When I first started writing in 2010, I had a pretty clear picture of the career of my dreams: bylines in every publication I regularly read, my own apartment, and enough disposable income to afford takeout every night. But my reality was much less sparkly. I was 24, I was broke, and I rarely got paid more than £10 a story (that's if my checks even came on time). I'd also morphed into That Friend™: the one who needed her pals to spot for dinner, who couldn’t afford to do anything fun, and whose go-to line was “I’m on a budget” (to make it seem like I was in control of my circumstances).
I was also surrounded by writers who seemed to have already achieved a level of success I could only fantasise about. They had killer bylines, once-in-a-lifetime interviews, and what seemed like countless retweets. And with each success they shared, my sense of failure grew. I assumed they knew something I didn’t, or worse, that I was failing in an industry I was still trying to navigate. So, desperate to seize control of my own career, I went on the defensive. I’d pepper my congratulations with side-eye or insincerity, or tried to one-up their news with my own. I wrote for the purpose of besting my pals, and I'd low-key revel whenever I got a new byline in a publication that hadn’t accepted their pitches. Worse yet, I’d simply cut them off when it seemed like they were doing better than I was. To me, their success wasn’t just an indicator that they were better writers, but a personal attack on my capabilities. Because if they were successful, I assumed it meant I could never be. As far as I was concerned, only a small number of people could “make it.” It was me or them. And if it wasn’t me, I didn’t want to be friends with them.
As far as I was concerned, only a small number of people could “make it.” It was me or them.
Of course, this is ridiculous. There’s more than enough success to go around. But more than that, the idea of success is personal. What may be “success” to me might be the opposite to you, but neither is better or worse. If you like what you’re doing, and you feel good about the choices you’ve made, that is a success. Everything else is irrelevant. (And everyone else can go to hell.)
I can share all this wisdom with you now, but I kept my own saltiness up for years, stifling jealousy, and creating distance between me and my friends. I’d lash out for stupid shit, unrelated to work, so no one could call me insecure. I constantly used the excuse that I was way too busy whenever they wanted to hang out, inferring that they didn’t (and could never) understand. But you know, I’d quickly add. When things slow down, we’ll for sure get together soon. With absolutely no intention of slowing down, ever.
And then, of course, I slowed down.
By 2016, I was lucky enough to be writing regularly about what I love (pop culture, feminism, and politics — and sometimes a combination of the three) and making money doing it. I could finally afford to go out with friends and started paying off some debt. Out of fear I would lose it all, I would never, ever turn down an assignment, even when I was hit with two consecutive summer stomach flus and could only eat applesauce for a week.

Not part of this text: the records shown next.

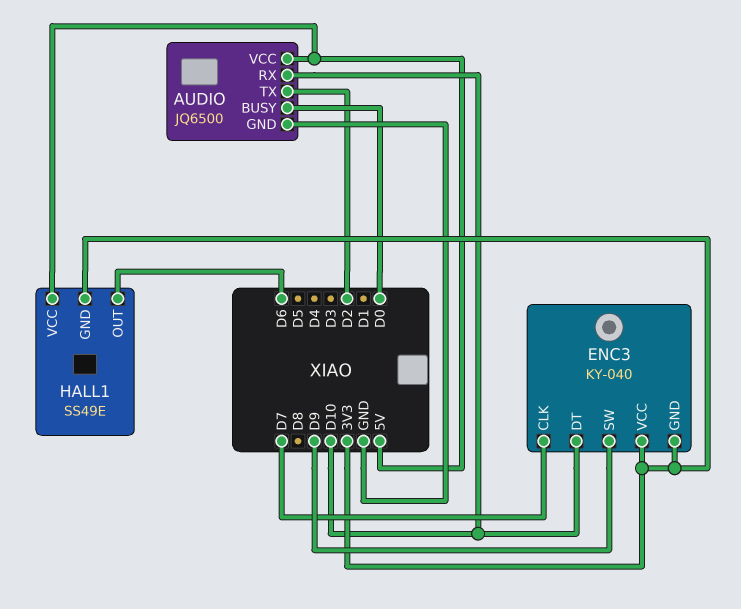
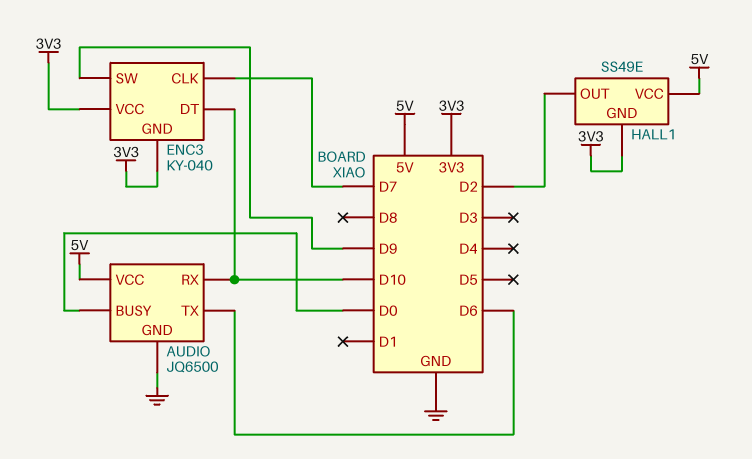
AUDIO pin TX: D2 -> D6
HALL1 pin OUT: D6 -> D2

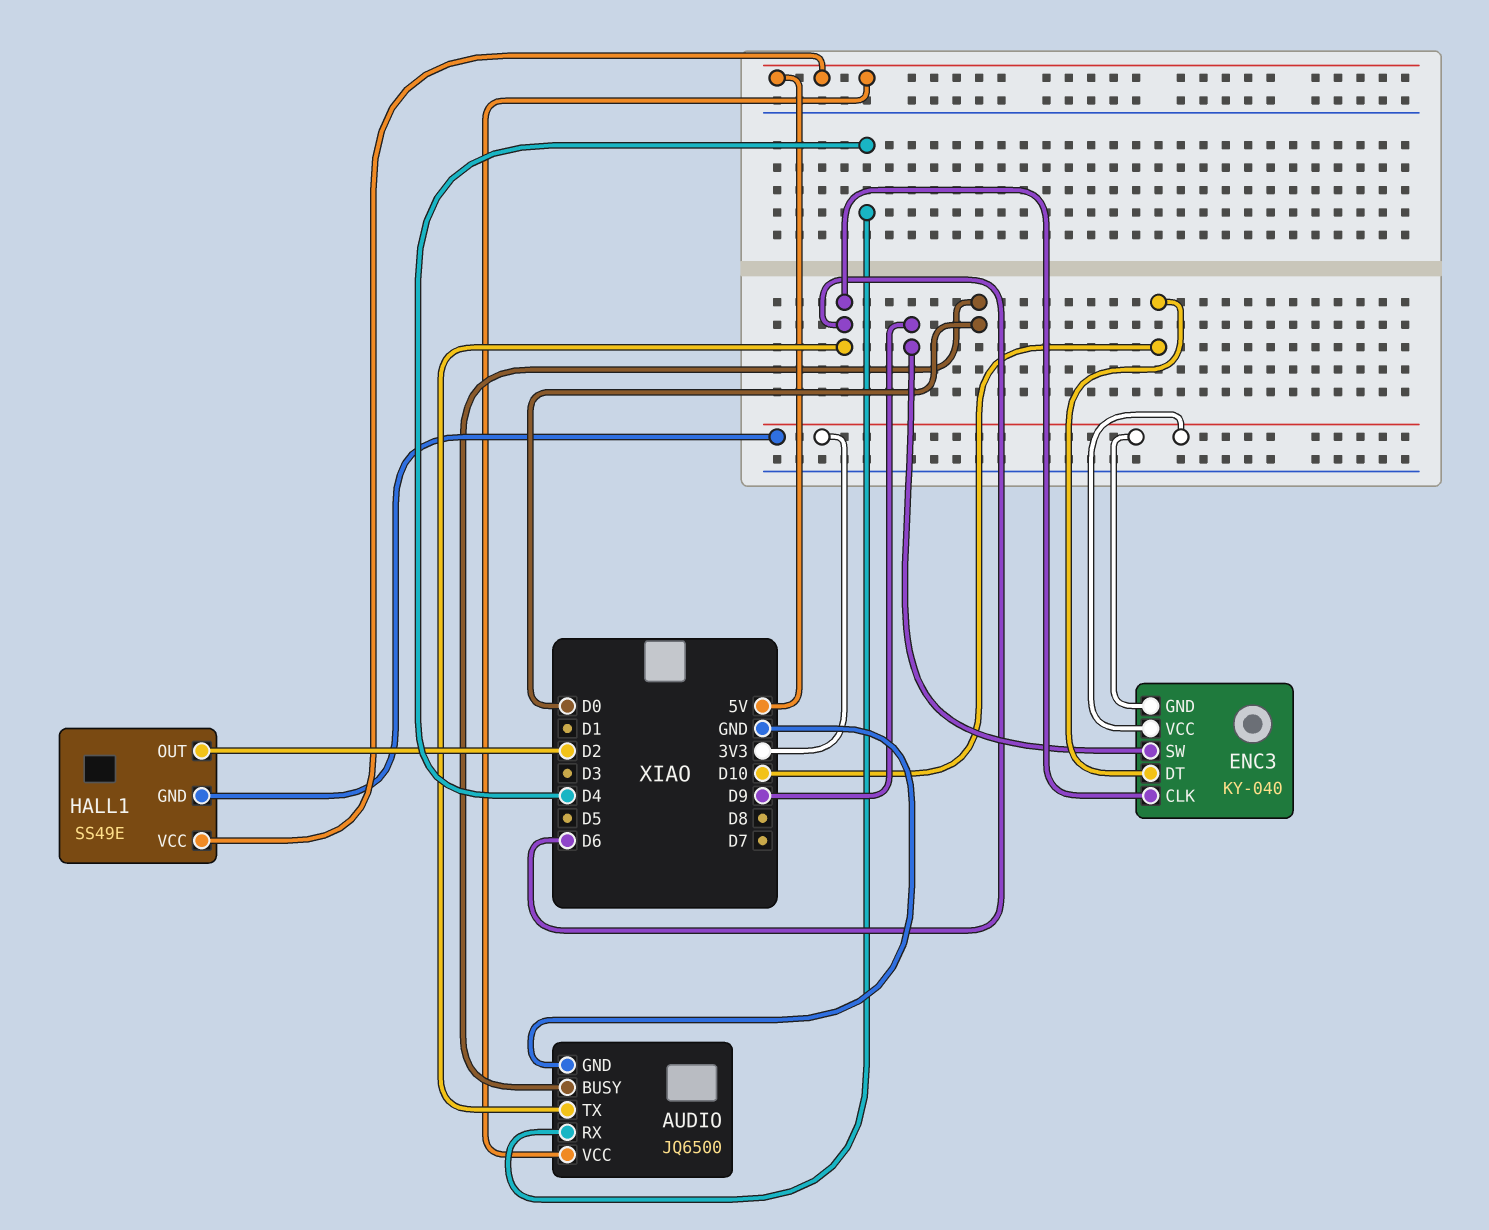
AUDIO pin RX: D10 -> D4
ENC3 pin CLK: D7 -> D6

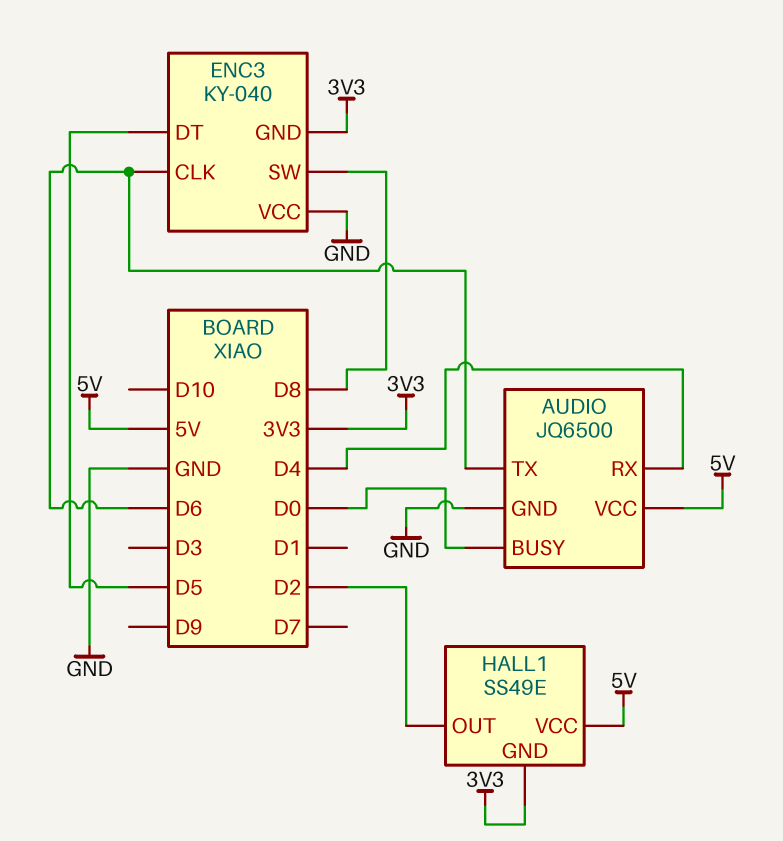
ENC3 pin DT: D10 -> D5
ENC3 pin SW: D9 -> D8
ENC3 pin VCC: 3V3 -> GND

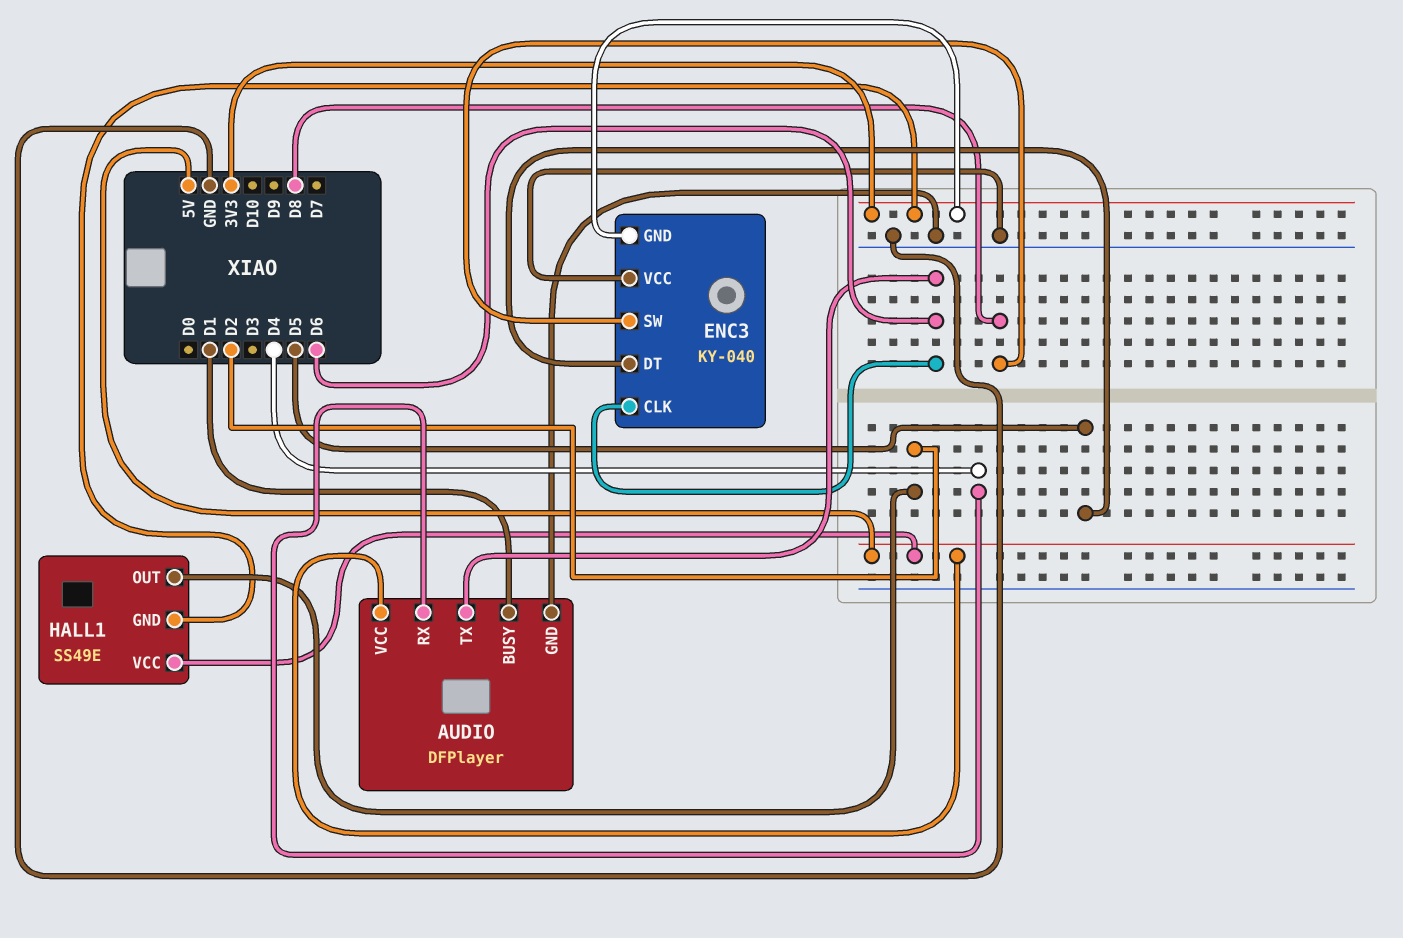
AUDIO: JQ6500 -> DFPlayer
AUDIO pin BUSY: D0 -> D1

But there comes a point when refusing to keep your eyes on your own paper becomes exhausting; where existing merely to compete with other people drains you of creativity and of happiness and of joy. At the end of the summer of 2016, I found myself burnt out and sick and sad. I still didn’t know how to unhook my narrative from everybody else’s. Why did I still feel like I was a failure when friends shared good news? And why could I never quench my thirst for success?
I was at a breaking point, and it was terrible. So I forced myself to hit pause, and I took the time to rethink the kind of work I was taking on. I knew I had to stop worrying about what anyone else would think. I made peace with what I wanted my own career to look like, revising those long-held dreams so they looked more like me. It couldn’t look like anybody else’s career, because I was the one doing the work.
Which isn’t to say that I don’t still find myself staring down the green-eyed monster. I’m a human person (hi!), which means I can be petty and jealous and terrible. While I’ve finally stopped using my writing as a means to compete with friends and peers and strangers, I still sometimes grapple with my choices. I have to remind myself regularly that I’m the one who makes my career decisions, and I can take full credit for the successes and the failures. It’s not flattering to admit that I’m jealous or petty, but I also know I’m not alone, nor is my experience exclusive to the media world. At some point, we are all messy and resentful, we make mistakes and think ugly thoughts we might later regret. But that’s also how you learn and grow, how you push yourselves to do more and be more.
Present day Anne is different than 2010 Anne in many ways. She works hard and she writes what she cares about and can be as happy for her friends as she can for herself. (She also talks in third person sometimes.) And thankfully, she’s learned to be more gracious. Because while a little competitive spirit never hurt anyone, resentment ruins everything. I love work, I love writing, but life is much bigger than both of those things because it needs to be. Success and achievements are great and fun and rarely a bad thing, but if you’ve got no one to share them with, they’re also totally pointless.